Authored by: GaelicWizard on Aug 12, '04 11:51:53PM

Your fantasy of security is slightly off centre.

"at worse" you system will die. If the window server cannot malloc memory, then it will freeze. Once it has froze, you can ssh in and start killing things to free memory, but then you lose unsaved work. If you can't free enough to un-freeze the window server, then its dead.

If someone roots your machine through some yet-to-be-discovered remote exploit that you have left on your machine even after a patch is released (which would happen within days), then they have access to the kernel and can grab passwords from memory, forget the swap file.

If someone has root, then you're screwed. If your fantasy of keeping passwords off disk makes you feel special, then by all means go for it, it will only prevent you from working efficiently. Recommending that others do it is irresponsible.

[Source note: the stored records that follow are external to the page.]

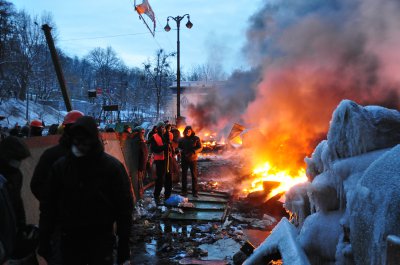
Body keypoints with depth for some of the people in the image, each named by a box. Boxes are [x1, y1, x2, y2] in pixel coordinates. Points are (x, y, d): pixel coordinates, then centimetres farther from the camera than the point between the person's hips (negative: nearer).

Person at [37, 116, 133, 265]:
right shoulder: (60, 166, -1)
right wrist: (43, 244, 3)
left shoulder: (112, 167, -10)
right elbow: (48, 205, 5)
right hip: (69, 238, 3)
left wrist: (124, 250, -7)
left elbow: (124, 208, -7)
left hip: (101, 238, -3)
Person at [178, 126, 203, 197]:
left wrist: (193, 152, -18)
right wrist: (182, 152, -8)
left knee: (194, 175, 1)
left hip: (193, 159, -2)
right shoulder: (182, 139, 5)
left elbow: (200, 147, -4)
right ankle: (184, 191, 15)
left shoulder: (196, 138, -3)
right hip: (184, 159, 2)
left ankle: (195, 192, 7)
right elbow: (179, 147, 14)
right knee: (184, 175, 7)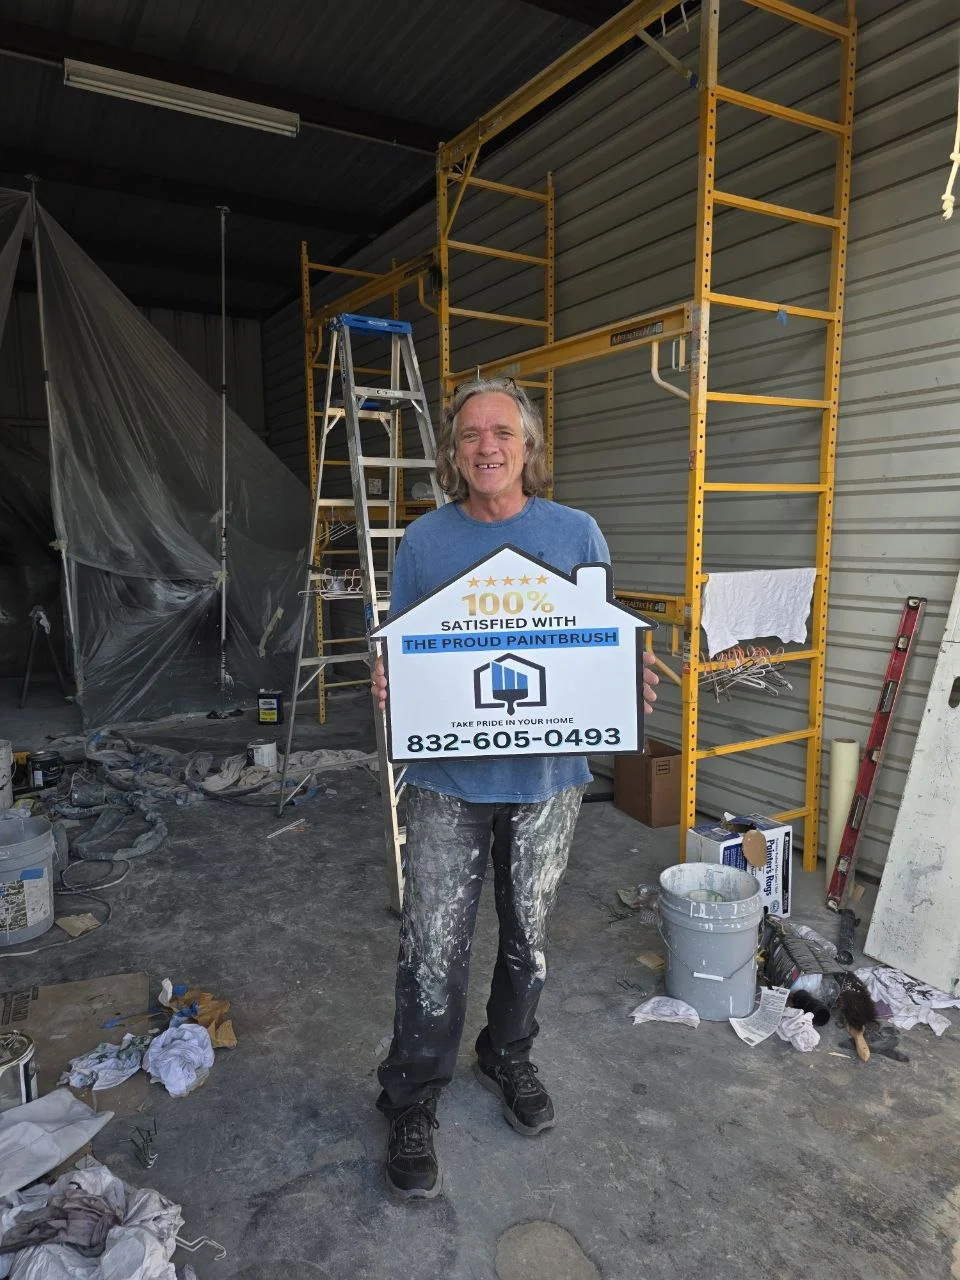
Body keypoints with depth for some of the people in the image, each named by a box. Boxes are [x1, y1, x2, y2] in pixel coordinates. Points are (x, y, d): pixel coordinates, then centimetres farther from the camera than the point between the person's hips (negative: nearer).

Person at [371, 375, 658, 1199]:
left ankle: (509, 1060, 44)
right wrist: (388, 684, -16)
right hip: (450, 777, -1)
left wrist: (631, 679, -16)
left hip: (548, 776, 1)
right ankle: (413, 1102, 26)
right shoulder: (424, 540, 0)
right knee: (434, 949, 4)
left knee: (528, 936, 18)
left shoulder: (577, 534, 0)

I have tried the grepping for password trick and it is particularly disturbing that my password showed up a dozen times, since then I have made sure that my login password and the root (if you make the mistake to enable root) password are different from all my other passwords and have discovered that I am unable to find my password in memory. I do not know if this is sufficient proof that this "hole" is not as bad as you pretend, but it is does mean that there is almost no way for someone to crack my passwords, assuming that they can somehow get root to see my swap files anyway.

Of course, it is ridiculously easy to extract passwords from /etc/passwd, netinfo, and even panther's shadow-hash, if you have root. Go check out John the Ripper, it might bother you sufficiently to go delete your hard drive to make sure your passwords are safe.